**WHAT IS REQUIRED**
Reproduce, exactly and in full, only the lines below from the one containing "focal_35mm: 848" through the one containing "hfov_deg: 31.9".

**DATA UNDER STUDY**
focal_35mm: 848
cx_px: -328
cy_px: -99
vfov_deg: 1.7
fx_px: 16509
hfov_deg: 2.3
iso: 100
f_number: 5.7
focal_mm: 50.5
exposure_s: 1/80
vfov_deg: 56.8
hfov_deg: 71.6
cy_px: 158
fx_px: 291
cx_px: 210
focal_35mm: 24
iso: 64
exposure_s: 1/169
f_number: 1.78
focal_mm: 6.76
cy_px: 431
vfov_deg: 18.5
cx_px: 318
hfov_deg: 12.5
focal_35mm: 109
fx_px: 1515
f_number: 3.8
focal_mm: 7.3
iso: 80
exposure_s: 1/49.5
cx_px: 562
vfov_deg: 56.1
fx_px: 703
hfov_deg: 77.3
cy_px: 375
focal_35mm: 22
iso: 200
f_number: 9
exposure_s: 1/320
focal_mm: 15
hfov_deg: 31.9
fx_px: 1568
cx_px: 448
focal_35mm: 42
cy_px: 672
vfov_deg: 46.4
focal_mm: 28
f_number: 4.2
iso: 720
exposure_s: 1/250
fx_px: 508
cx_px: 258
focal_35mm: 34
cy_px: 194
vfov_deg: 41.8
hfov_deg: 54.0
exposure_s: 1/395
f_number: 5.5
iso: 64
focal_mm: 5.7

...

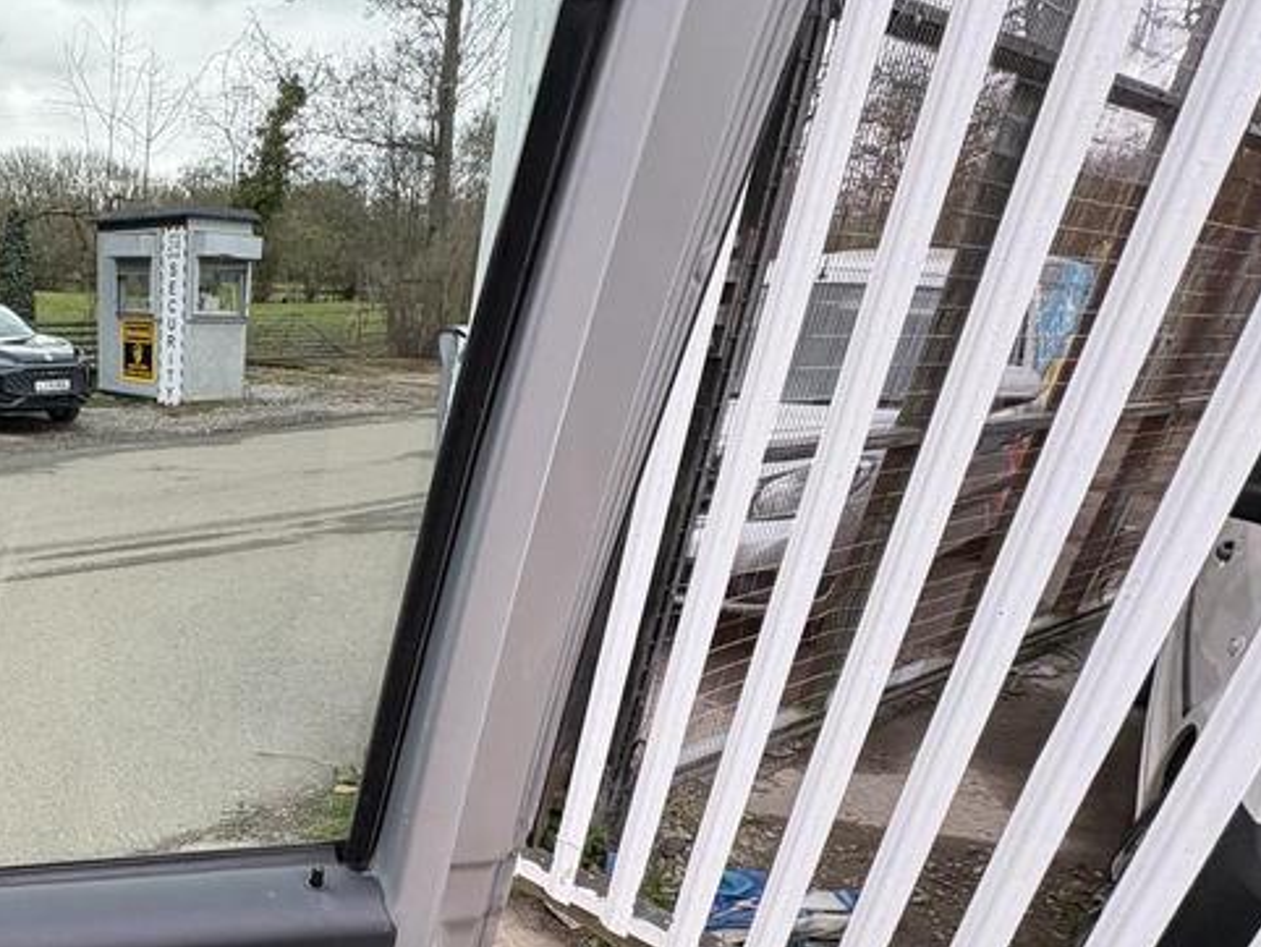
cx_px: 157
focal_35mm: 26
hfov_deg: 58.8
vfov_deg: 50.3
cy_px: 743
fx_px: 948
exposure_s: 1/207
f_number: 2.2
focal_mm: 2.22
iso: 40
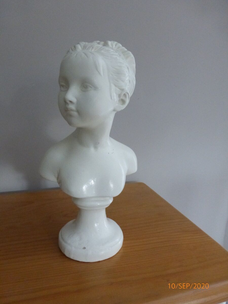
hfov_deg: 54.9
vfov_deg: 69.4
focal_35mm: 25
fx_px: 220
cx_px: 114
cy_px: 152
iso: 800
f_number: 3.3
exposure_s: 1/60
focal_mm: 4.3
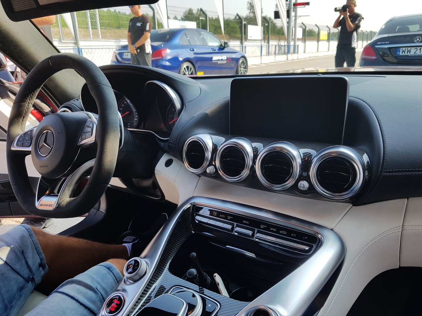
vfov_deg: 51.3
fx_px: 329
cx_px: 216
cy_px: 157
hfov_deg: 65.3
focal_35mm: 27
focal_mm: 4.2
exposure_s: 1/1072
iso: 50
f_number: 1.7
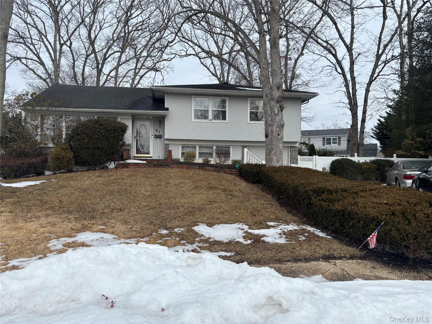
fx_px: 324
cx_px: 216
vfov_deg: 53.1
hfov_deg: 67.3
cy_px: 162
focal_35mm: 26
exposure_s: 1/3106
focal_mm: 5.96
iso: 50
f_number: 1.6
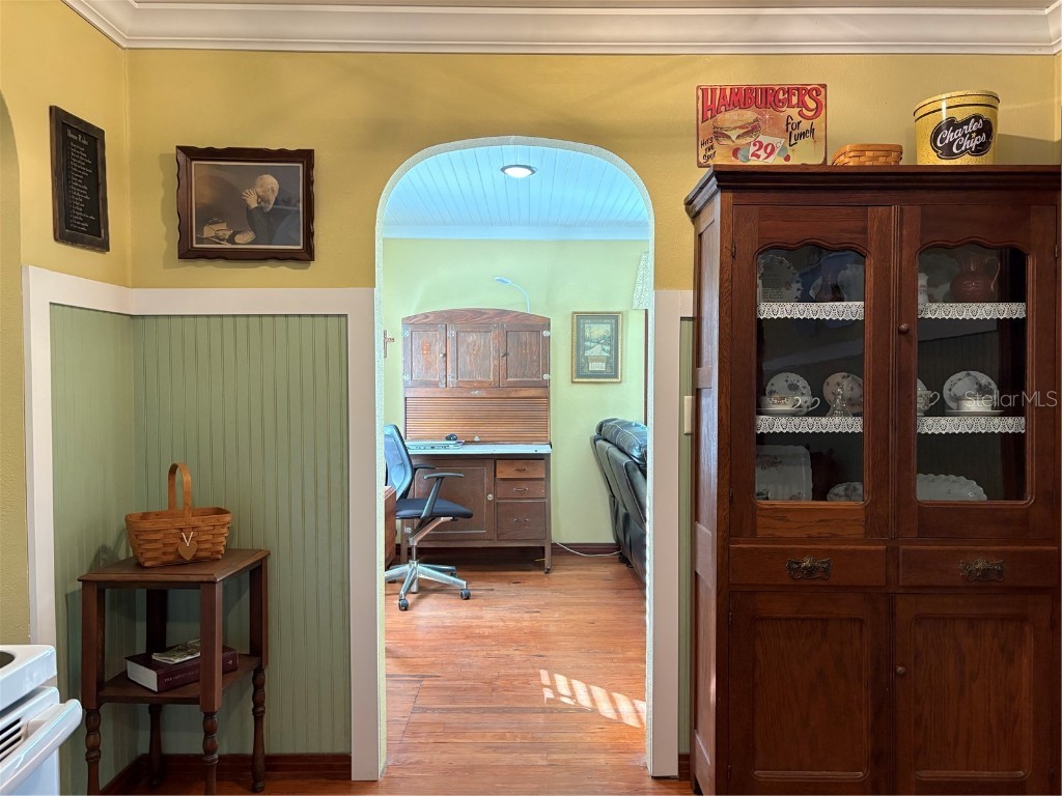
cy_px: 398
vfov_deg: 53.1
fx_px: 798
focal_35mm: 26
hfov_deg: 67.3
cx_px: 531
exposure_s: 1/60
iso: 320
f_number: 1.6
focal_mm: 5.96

...

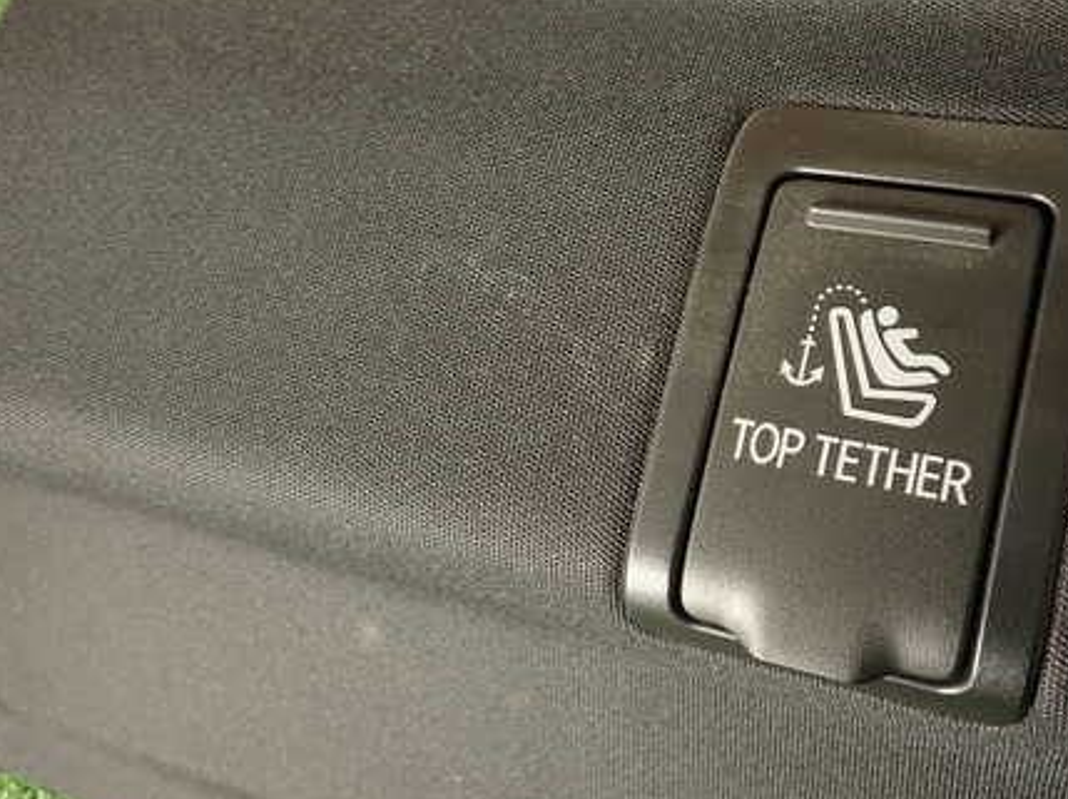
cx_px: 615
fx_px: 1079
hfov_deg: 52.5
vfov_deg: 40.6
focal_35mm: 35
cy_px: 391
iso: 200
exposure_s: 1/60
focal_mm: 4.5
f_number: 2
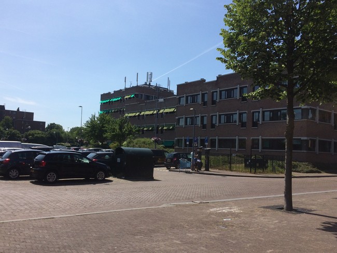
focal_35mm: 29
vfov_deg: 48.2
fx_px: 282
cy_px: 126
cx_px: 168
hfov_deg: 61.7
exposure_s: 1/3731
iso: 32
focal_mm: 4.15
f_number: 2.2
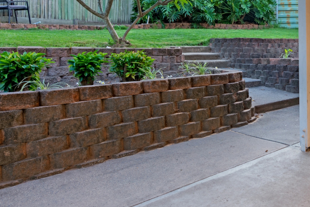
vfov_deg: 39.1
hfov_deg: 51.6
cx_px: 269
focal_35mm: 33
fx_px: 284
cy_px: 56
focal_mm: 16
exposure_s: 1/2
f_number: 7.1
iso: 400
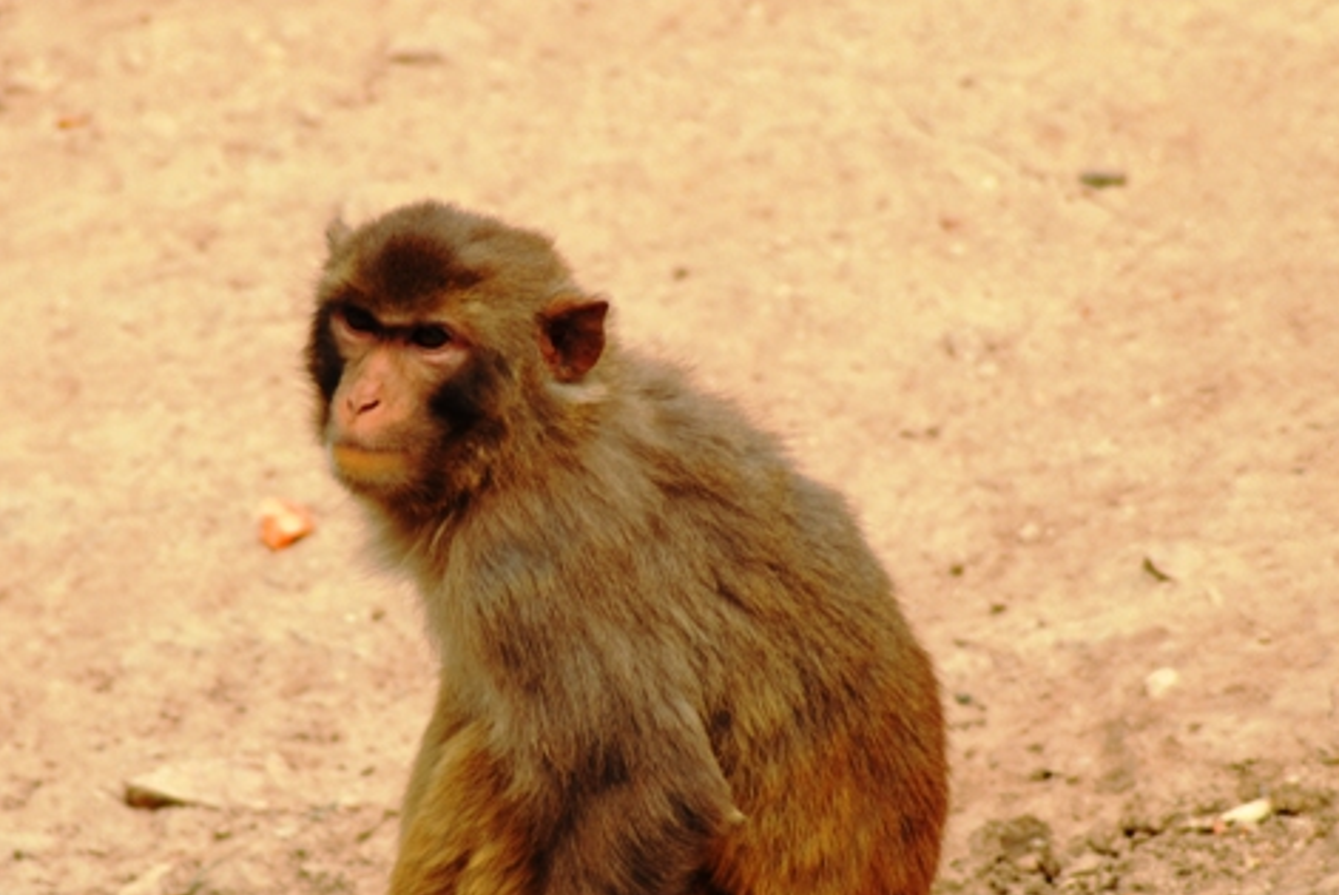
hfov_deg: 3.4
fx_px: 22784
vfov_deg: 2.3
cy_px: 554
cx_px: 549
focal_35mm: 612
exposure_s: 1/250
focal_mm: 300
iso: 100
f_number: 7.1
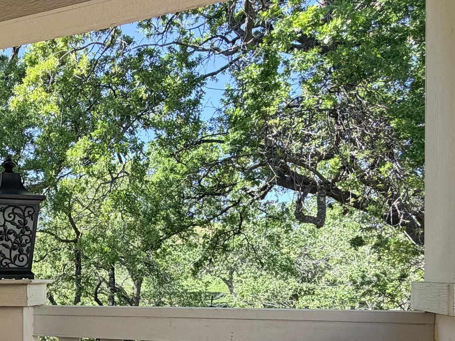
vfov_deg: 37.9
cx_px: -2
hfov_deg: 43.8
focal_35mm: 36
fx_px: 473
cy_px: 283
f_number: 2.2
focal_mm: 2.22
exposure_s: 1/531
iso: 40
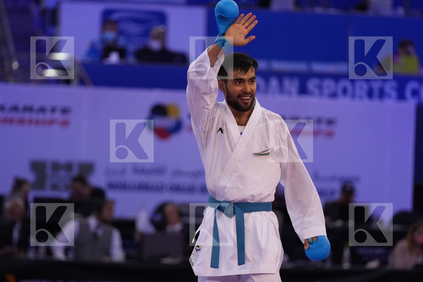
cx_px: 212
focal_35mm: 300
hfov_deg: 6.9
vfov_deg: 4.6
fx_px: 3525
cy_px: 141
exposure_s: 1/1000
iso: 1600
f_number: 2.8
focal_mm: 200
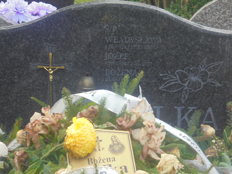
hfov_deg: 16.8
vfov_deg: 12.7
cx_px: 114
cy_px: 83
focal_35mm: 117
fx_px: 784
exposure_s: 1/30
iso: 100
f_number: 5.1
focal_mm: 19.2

**OUTPUT FOR THIS EXERCISE**
focal_35mm: 848
cx_px: -328
cy_px: -99
vfov_deg: 1.7
fx_px: 16509
hfov_deg: 2.3
iso: 100
f_number: 5.7
focal_mm: 50.5
exposure_s: 1/80
vfov_deg: 56.8
hfov_deg: 71.6
cy_px: 158
fx_px: 291
cx_px: 210
focal_35mm: 24
iso: 64
exposure_s: 1/169
f_number: 1.78
focal_mm: 6.76
cy_px: 431
vfov_deg: 18.5
cx_px: 318
hfov_deg: 12.5
focal_35mm: 109
fx_px: 1515
f_number: 3.8
focal_mm: 7.3
iso: 80
exposure_s: 1/49.5
cx_px: 562
vfov_deg: 56.1
fx_px: 703
hfov_deg: 77.3
cy_px: 375
focal_35mm: 22
iso: 200
f_number: 9
exposure_s: 1/320
focal_mm: 15
hfov_deg: 31.9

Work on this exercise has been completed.